** THE TASK **
Please copy the text lines of the listing below word for word, with nothing changed. Leave out the picture markers.

Dataset listing:
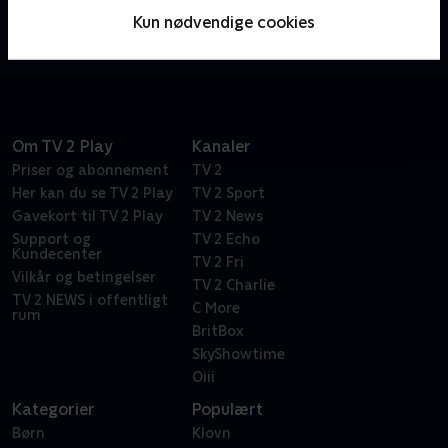
ordspil. Bare spørg den vanvittigt frustrerede Dr.
Kun nødvendige cookies
Frasier Crane.
Om TV 2 Play
Kanaler
Priser og abonnement
TV 2
Her kan du se TV 2 Play
TV 2 Sport
Gavekort til TV 2 Play
TV 2 News
Support og
TV 2 Echo
Kundecenter
TV 2 Fri
Vilkår og betingelser
TV 2 Charlie
TV 2 NEWS i offentligt
C More
rum
BritBox
SkyShowtime
Oiii
Kategorier
Populært
Børn
Klovn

** TASK OUTPUT **
ordspil. Bare spørg den vanvittigt frustrerede Dr.
Kun nødvendige cookies
Frasier Crane.
Om TV 2 Play
Kanaler
Priser og abonnement
TV 2
Her kan du se TV 2 Play
TV 2 Sport
Gavekort til TV 2 Play
TV 2 News
Support og
TV 2 Echo
Kundecenter
TV 2 Fri
Vilkår og betingelser
TV 2 Charlie
TV 2 NEWS i offentligt
C More
rum
BritBox
SkyShowtime
Oiii
Kategorier
Populært
Børn
Klovn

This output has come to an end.